2022年の倒産は3年ぶり増加へ 前年からの「反動増」+「黒字倒産」の発生懸念
 帝国データバンクの調査では、2021年度の企業の平均借入金利は0.97%となり、調査開始の2006年度以降で初の1%割れとなった。2007年度(2.33%)をピークに借入金利は低下が続いたなか、利子が事実上免除される通称「ゼロゼロ融資」の急拡大を受け、企業の利息負担が大きく減少したことが背景にある。一方で、こうした融資の返済は2023年春頃から本格化する見通しだ。無利子・元本据え置きに永らく慣れ切った後の返済開始は、債務の多寡を問わず、現状でも業績不振に苦しむ企業にとってコロナ禍からの立ち直りを阻む障壁となりかねない。

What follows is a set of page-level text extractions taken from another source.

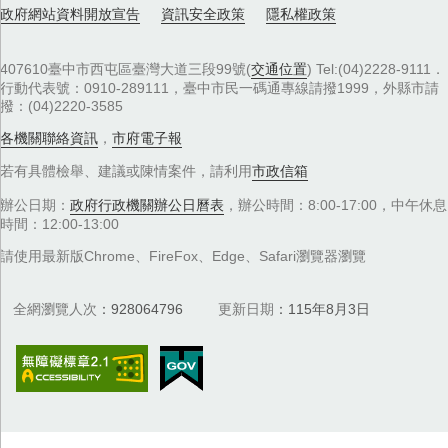
政府網站資料開放宣告
資訊安全政策
隱私權政策
407610臺中市西屯區臺灣大道三段99號(
交通位置
) Tel:(04)2228-9111．
行動代表號：0910-289111，臺中市民一碼通專線請撥1999，外縣市請
撥：(04)2220-3585
各機關聯絡資訊
，
市府電子報
若有具體檢舉、建議或陳情案件，請利用
市政信箱
辦公日期：
政府行政機關辦公日曆表
，辦公時間：8:00-17:00，中午休息
時間：12:00-13:00
請使用最新版Chrome、FireFox、Edge、Safari瀏覽器瀏覽
全網瀏覽人次
928064796
更新日期
115年8月3日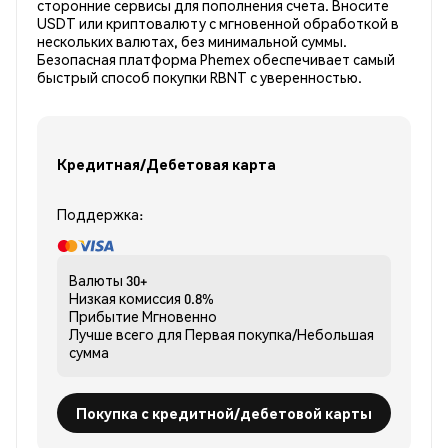
сторонние сервисы для пополнения счета. Вносите
USDT или криптовалюту с мгновенной обработкой в
нескольких валютах, без минимальной суммы.
Безопасная платформа Phemex обеспечивает самый
быстрый способ покупки RBNT с уверенностью.
Кредитная/Дебетовая карта
Поддержка:
Валюты
30+
Низкая комиссия
0.8%
Прибытие
Мгновенно
Лучше всего для
Первая покупка/Небольшая
сумма
Покупка с кредитной/дебетовой карты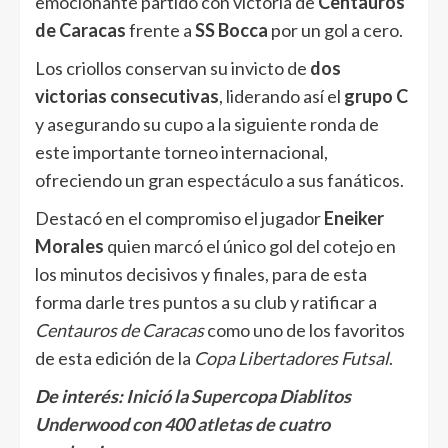
emocionante partido con victoria de
Centauros
de Caracas
frente a
SS Bocca
por un gol a cero.
Los criollos conservan su invicto de
dos
victorias consecutivas
, liderando así el
grupo C
y asegurando su cupo a la siguiente ronda de
este importante torneo internacional,
ofreciendo un gran espectáculo a sus fanáticos.
Destacó en el compromiso el jugador
Eneiker
Morales
quien marcó el único gol del cotejo en
los minutos decisivos y finales, para de esta
forma darle tres puntos a su club y ratificar a
Centauros de Caracas
como uno de los favoritos
de esta edición de la
Copa Libertadores Futsal
.
De interés:
Inició la Supercopa Diablitos
Underwood con 400 atletas de cuatro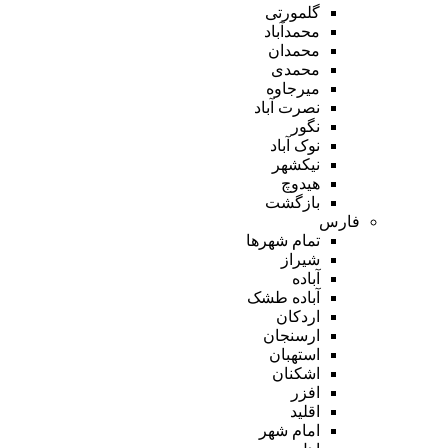
گلمورتی
محمدآباد
محمدان
محمدی
میرجاوه
نصرت آباد
نگور
نوک آباد
نیکشهر
هیدوچ
بازگشت
فارس
تمام شهر‌ها
شیراز
آباده
آباده طشک
اردکان
ارسنجان
استهبان
اشکنان
افزر
اقلید
امام شهر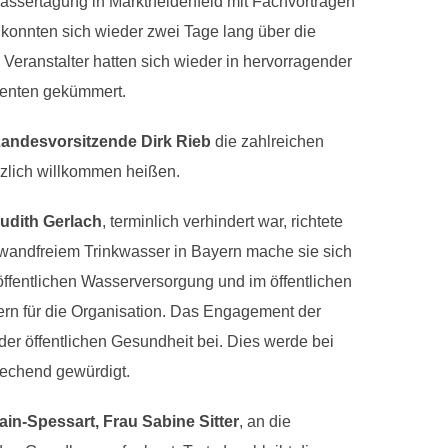
assertagung in Marktheidenfeld mit Fachvorträgen
konnten sich wieder zwei Tage lang über die
Veranstalter hatten sich wieder in hervorragender
renten gekümmert.
 Landesvorsitzende Dirk Rieb
die zahlreichen
zlich willkommen heißen.
udith Gerlach
, terminlich verhindert war, richtete
inwandfreiem Trinkwasser in Bayern mache sie sich
 öffentlichen Wasserversorgung und im öffentlichen
ern für die Organisation. Das Engagement der
er öffentlichen Gesundheit bei. Dies werde bei
echend gewürdigt.
in-Spessart, Frau Sabine Sitter
, an die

 足元の企業倒産は、月平均600〜700件台で推移したコロナ前に比べれば低水準であるものの、増加基調がより鮮明となってきた。現在の発生ペースが維持された場合、2022年通年の倒産件数は6200〜6300件台に到達する見通しで、3年ぶりの増加に転じる。現在の増加局面は、官民の積極支援で大幅に発生が抑制されてきた前年からの反動増といった性格を帯びている。ただ、水際対策緩和など経済復興が推し進められるなかで、景況回復期に多く見られがちな、仕入れ増や人件費増、設備増強に伴う運転資金需要に資金調達力が追い付かない「黒字倒産」の発生も、今後の倒産増加の後押しとなる可能性がある。企業調査の最前線からも「明らかに信用不安に関する問い合わせが増えてきた」との声が聞かれるなか、原材料高や「2024年問題」に直面する建設・運輸産業、人手不足の影響が顕著なサービス業といった動向を特に注視したい。